The planting of an 8,000km ‘wall’ of trees is underway in Africa. If completed it will be three times the size of the Great Barrier Reef and the world’s largest living structure.
The aim is help fight desertification and land degradation and to restore native plants in the ‘drylands’ of Africa. New fertile areas will provide sustainable livelihoods for local people, particularly in the the worst hit drought-prone areas such as the Sahel region on the edge of the Sahara where poor land management (over farming; over grazing) and a lack of arable land has led to food and water security concerns for the booming population.
The Sahel receive only 4-24 inches of water in a year and climate change is expected to further impact this region. An estimated 500 million people live on land undergoing desertification.

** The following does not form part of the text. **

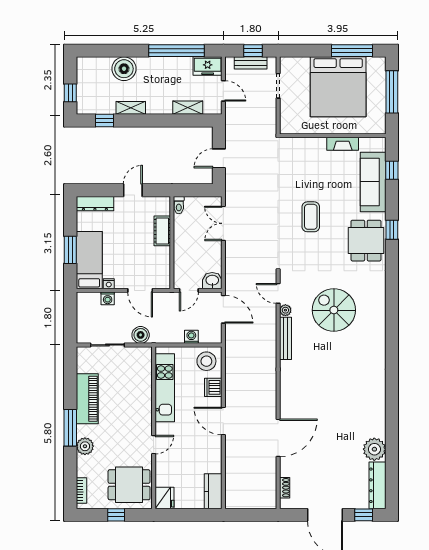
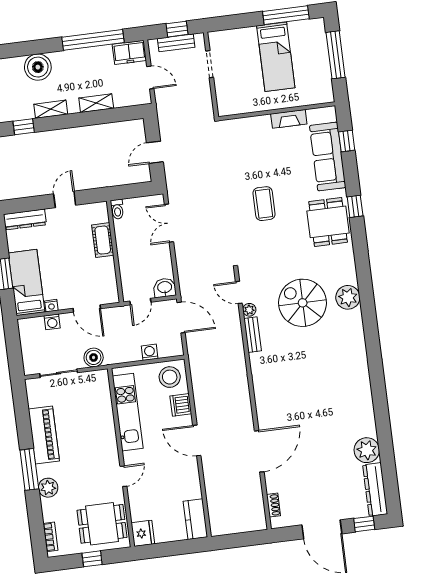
bed: (338, 87) -> (276, 57), width x0.49
shelving: (188, 108) -> (96, 103), moved
plant: (375, 310) -> (348, 297), added
bench: (286, 338) -> (253, 335), width x0.73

If people can’t provide for their families, the practice of ‘transhumance’ (migrating from one area to another with livestock in a seasonal cycle) may become more widespread.
Protecting and restoring
The initial vision for the $8-billion Great Green Wall, a project launched in 2007, was to span Africa from west to east restoring 100 million hectares of degraded land by 2030. This 15km wide buffer of new trees would generate thousands of rural jobs and create a vast carbon sink – it is estimated the trees would absorb c 250 million tons of CO2 from the atmosphere.

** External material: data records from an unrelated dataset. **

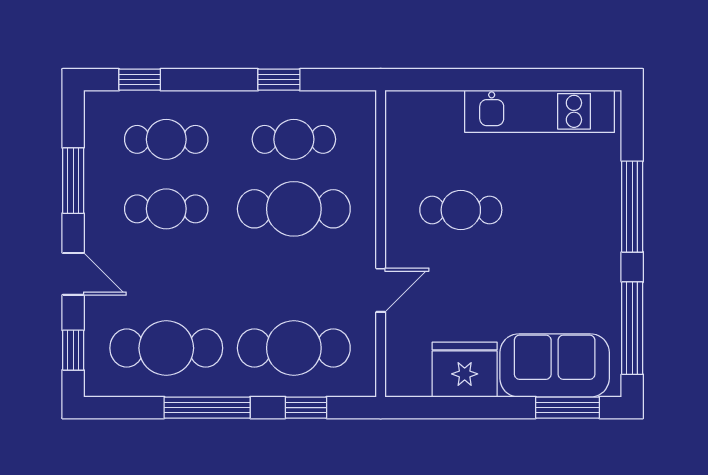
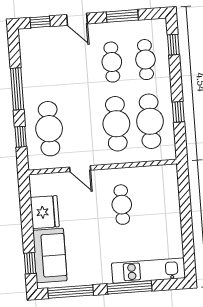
kitchen unit: (540, 111) -> (148, 271), moved, turned 90
cafe table: (294, 139) -> (150, 121), width x1.37, depth x1.35
door: (73, 274) -> (77, 19), hinge flipped
cafe table: (166, 348) -> (45, 67), removed
window: (568, 408) -> (30, 263), width x0.67

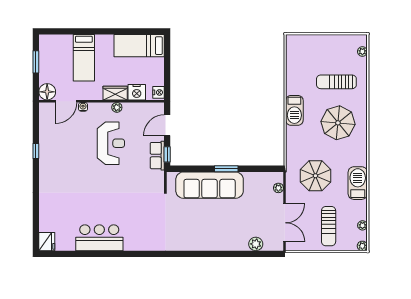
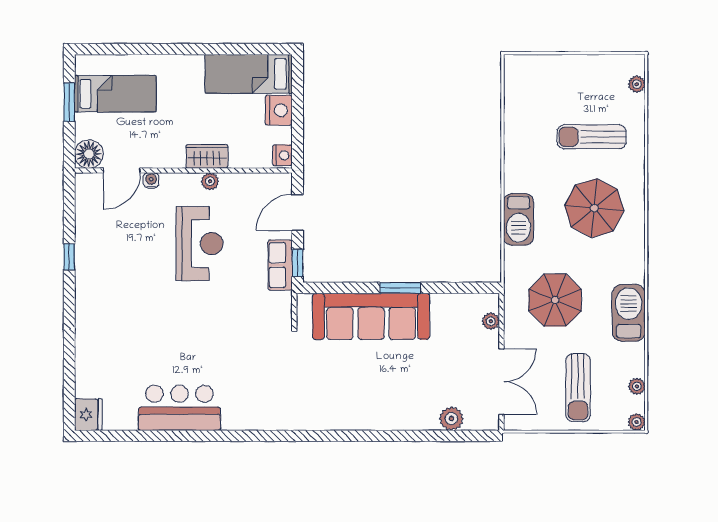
bed: (84, 58) -> (115, 94), moved, turned -90
nightstand: (137, 92) -> (279, 110), moved, turned -90
barbecue: (294, 110) -> (519, 219), moved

This process of using natural resources (as opposed to man-made structures) to ward against the impact of climate change is called ecosystem-based adaption : trees, wetlands, lakes and streams are natural water stores; the foilage of trees can provide deep, cooling shade; mangroves work as coastal defences and the roots of vegetation protect against soil erosion.
However, it’s not simple to plant a forest on the edge of a shifting desert!

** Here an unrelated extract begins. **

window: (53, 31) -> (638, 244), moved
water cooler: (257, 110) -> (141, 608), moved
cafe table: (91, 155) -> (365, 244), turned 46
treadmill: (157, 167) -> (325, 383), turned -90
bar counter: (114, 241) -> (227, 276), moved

Rather than a band of trees stretching the width of the continent, Africa’s Great Green Wall is more a wide belt of vegetation surrounding pockets of farmland along the margins of the Sahara. These ‘shelter belts’ (lines of trees & shrubs) protect areas, including precious crops, from extreme weather events.
The green mosaic varies from country to country depending on traditional farming techniques and the individual goals of any given nation, for example, to diversify crops, slow soil erosion or improve soil fertility.
For example in Senegal local farmers are allocated land parcels and are encouraged to regenerate native vegetation on the land – this includes acacia species Senegalia senegal, which has economic value through the production of gum arabic which is widely used as a food additive. It is their responsibility to dig irrigation canals and plant drought-tolerant species. Results have already been seen and the relationship with the landscape has subtly changed. Lush oases of banana, cassava, okra, lemon, mint and mango have been springing up amidst these natural vegetation shelter belts. Rather than adopting intensive farming techniques and clearing land, children learn to nurture the vegetation that’s already there, creating these green zones and helping to retain ground water and create shade/protection for their crops.
In turn, the vegetation provides habitat for endangered species and helps to safeguard biodiversity.
15% of the wall is now complete with 21 countries involved. Statistics below from the United Nations Convention to Combat Desertification:
Ethiopia: 15 million hectares of degraded land restored, land tenure security improved
Senegal: 11.4 million trees planted, 25 000 hectares of degraded land restored
Nigeria: 5 million hectares of degraded land restored and 20 000 jobs created
Sudan: 2,000 hectares of land restored
Burkina Faso, Mali, Niger: about 120 communities involved, a green belt created over more than 2,500 hectares of degraded and drylands, more than two million seeds and seedlings planted from fifty native species of trees
“The Great Green Wall is about development; it’s about sustainable, climate-smart development, at all levels. Each of the 30 countries developed national action plans, That is the biggest achievement, because now they own it. It’s about ownership, and that has been the failure of development aid, because people were never identified with it. But this time they identify. This is our thing.”
– Elvis Paul Tangam
African Union Commissioner for the Sahara and Sahel Great Green Wall Initiative.